• PROVIDED DATA
+++++

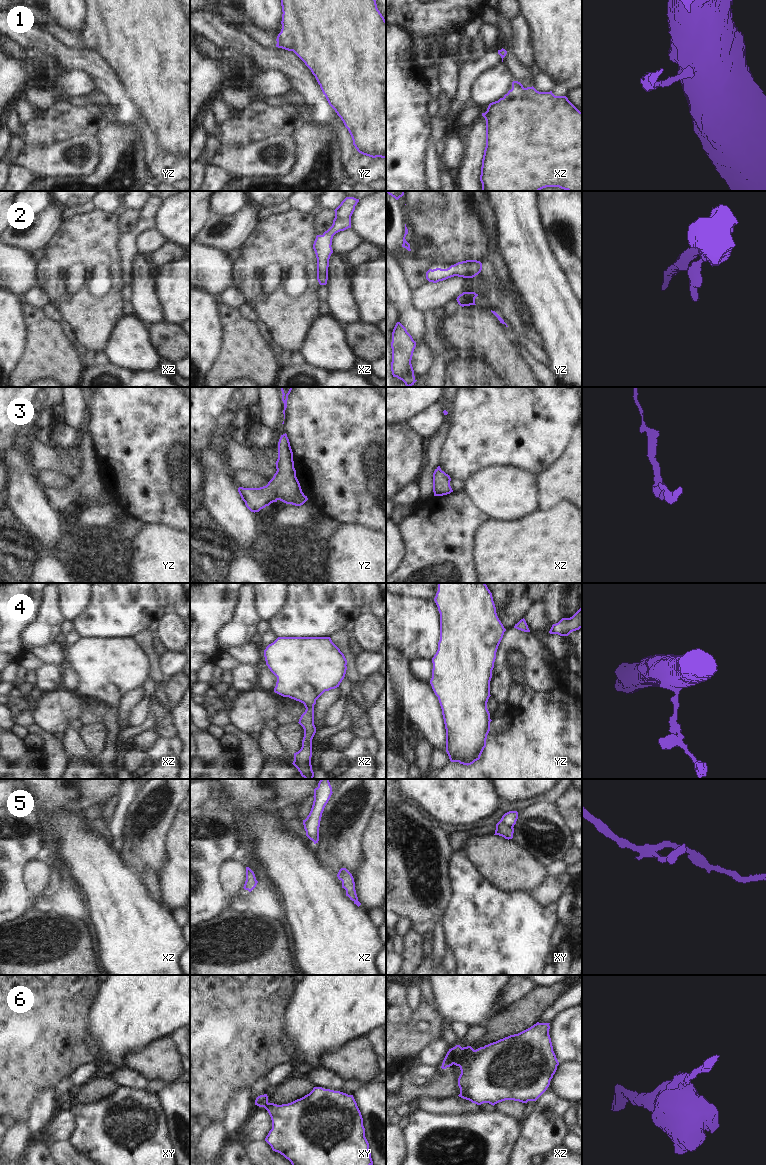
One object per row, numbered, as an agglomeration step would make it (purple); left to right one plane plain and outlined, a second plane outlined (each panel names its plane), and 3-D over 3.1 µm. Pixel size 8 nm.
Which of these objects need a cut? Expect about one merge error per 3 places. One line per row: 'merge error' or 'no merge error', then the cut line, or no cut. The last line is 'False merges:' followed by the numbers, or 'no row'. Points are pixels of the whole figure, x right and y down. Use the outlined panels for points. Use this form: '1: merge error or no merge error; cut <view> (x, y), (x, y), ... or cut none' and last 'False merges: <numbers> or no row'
1: no merge error; cut none
2: no merge error; cut none
3: no merge error; cut none
4: no merge error; cut none
5: merge error; cut xy (500, 820), (512, 827)
6: merge error; cut xz (462, 1048), (453, 1063)
False merges: 5, 6

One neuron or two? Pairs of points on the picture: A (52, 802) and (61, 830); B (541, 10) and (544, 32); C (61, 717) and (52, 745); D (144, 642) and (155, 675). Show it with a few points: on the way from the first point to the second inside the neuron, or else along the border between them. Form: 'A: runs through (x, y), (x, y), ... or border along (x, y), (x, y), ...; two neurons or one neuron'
A: runs through (59, 809), (61, 823); one neuron
B: runs through (544, 15), (544, 27); one neuron
C: border along (34, 719), (39, 726), (52, 735); two neurons
D: runs through (150, 650), (155, 659), (155, 667); one neuron

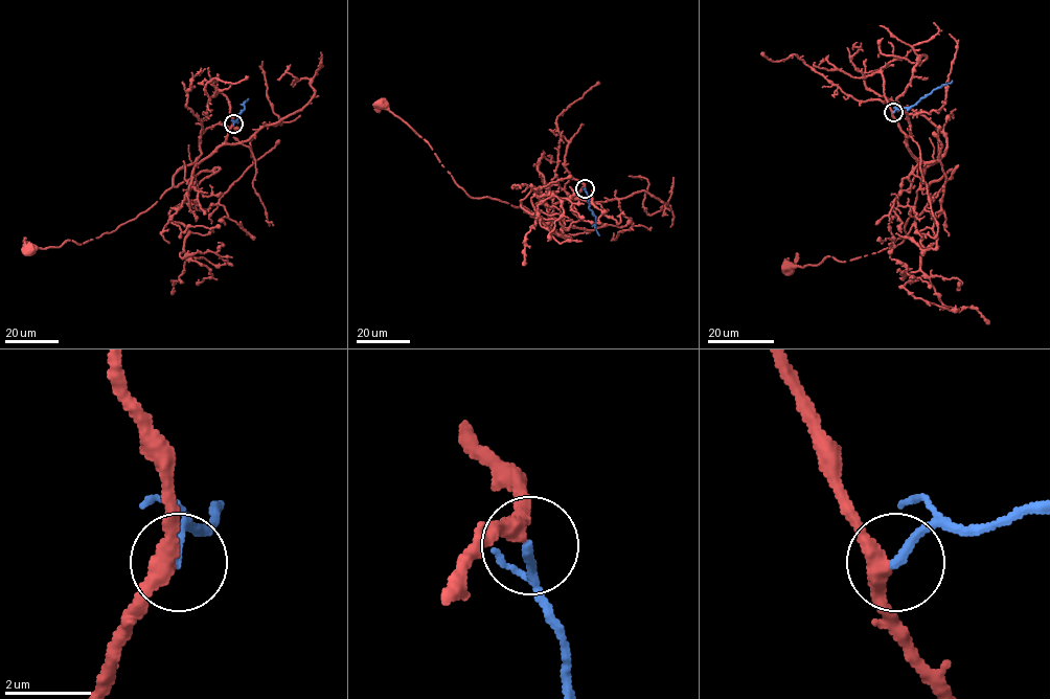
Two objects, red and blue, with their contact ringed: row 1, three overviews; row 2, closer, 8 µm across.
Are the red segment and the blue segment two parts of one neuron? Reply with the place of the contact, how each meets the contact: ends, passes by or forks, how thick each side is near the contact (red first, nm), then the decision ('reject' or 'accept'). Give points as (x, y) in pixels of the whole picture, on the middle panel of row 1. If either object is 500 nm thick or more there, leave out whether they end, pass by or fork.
(585, 188) | red passes by | blue ends | 360/220 nm | accept

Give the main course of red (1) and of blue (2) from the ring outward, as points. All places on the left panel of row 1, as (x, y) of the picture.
1: (233, 125), (224, 142), (178, 171), (173, 185), (136, 218), (81, 245), (66, 240), (29, 249)
2: (233, 125), (248, 98)

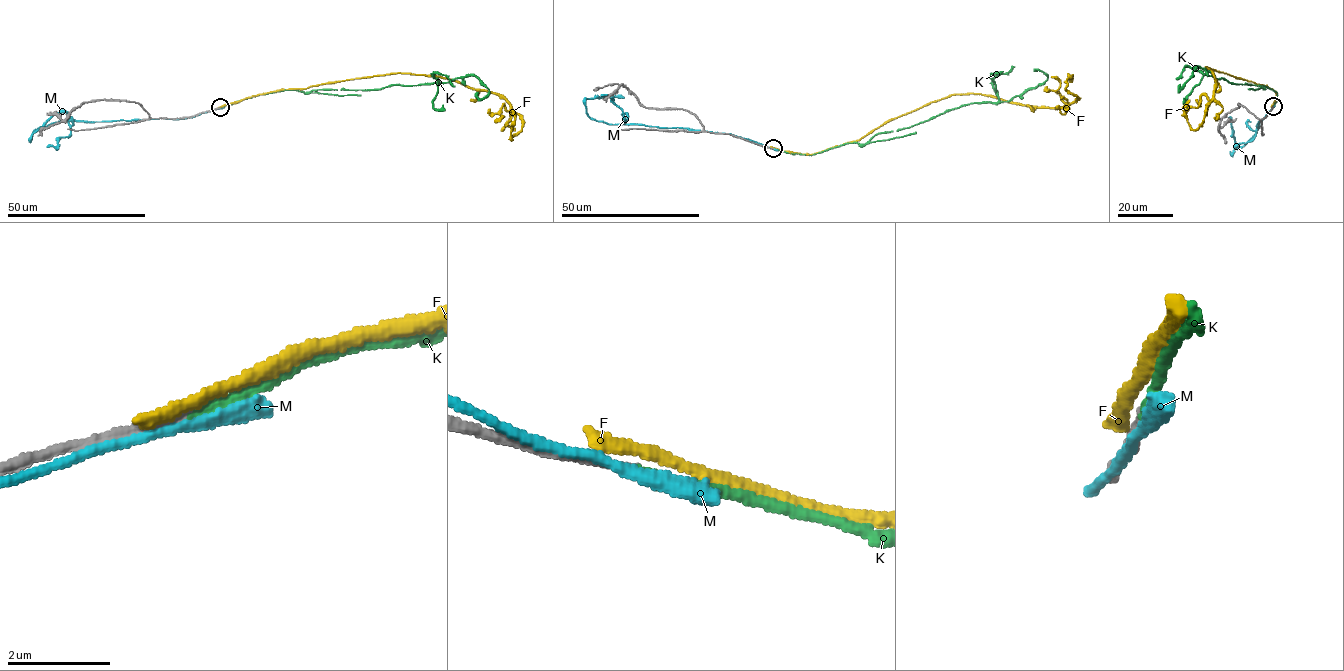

+++++

• WORK REQUIRED
Give the data above back unchanged, except for the pictures.

• ANSWER TO THIS PROBLEM
One object per row, numbered, as an agglomeration step would make it (purple); left to right one plane plain and outlined, a second plane outlined (each panel names its plane), and 3-D over 3.1 µm. Pixel size 8 nm.
Which of these objects need a cut? Expect about one merge error per 3 places. One line per row: 'merge error' or 'no merge error', then the cut line, or no cut. The last line is 'False merges:' followed by the numbers, or 'no row'. Points are pixels of the whole figure, x right and y down. Use the outlined panels for points. Use this form: '1: merge error or no merge error; cut <view> (x, y), (x, y), ... or cut none' and last 'False merges: <numbers> or no row'
1: no merge error; cut none
2: no merge error; cut none
3: no merge error; cut none
4: no merge error; cut none
5: merge error; cut xy (500, 820), (512, 827)
6: merge error; cut xz (462, 1048), (453, 1063)
False merges: 5, 6

One neuron or two? Pairs of points on the picture: A (52, 802) and (61, 830); B (541, 10) and (544, 32); C (61, 717) and (52, 745); D (144, 642) and (155, 675). Show it with a few points: on the way from the first point to the second inside the neuron, or else along the border between them. Form: 'A: runs through (x, y), (x, y), ... or border along (x, y), (x, y), ...; two neurons or one neuron'
A: runs through (59, 809), (61, 823); one neuron
B: runs through (544, 15), (544, 27); one neuron
C: border along (34, 719), (39, 726), (52, 735); two neurons
D: runs through (150, 650), (155, 659), (155, 667); one neuron

Two objects, red and blue, with their contact ringed: row 1, three overviews; row 2, closer, 8 µm across.
Are the red segment and the blue segment two parts of one neuron? Reply with the place of the contact, how each meets the contact: ends, passes by or forks, how thick each side is near the contact (red first, nm), then the decision ('reject' or 'accept'). Give points as (x, y) in pixels of the whole picture, on the middle panel of row 1. If either object is 500 nm thick or more there, leave out whether they end, pass by or fork.
(585, 188) | red passes by | blue ends | 360/220 nm | accept

Give the main course of red (1) and of blue (2) from the ring outward, as points. All places on the left panel of row 1, as (x, y) of the picture.
1: (233, 125), (224, 142), (178, 171), (173, 185), (136, 218), (81, 245), (66, 240), (29, 249)
2: (233, 125), (248, 98)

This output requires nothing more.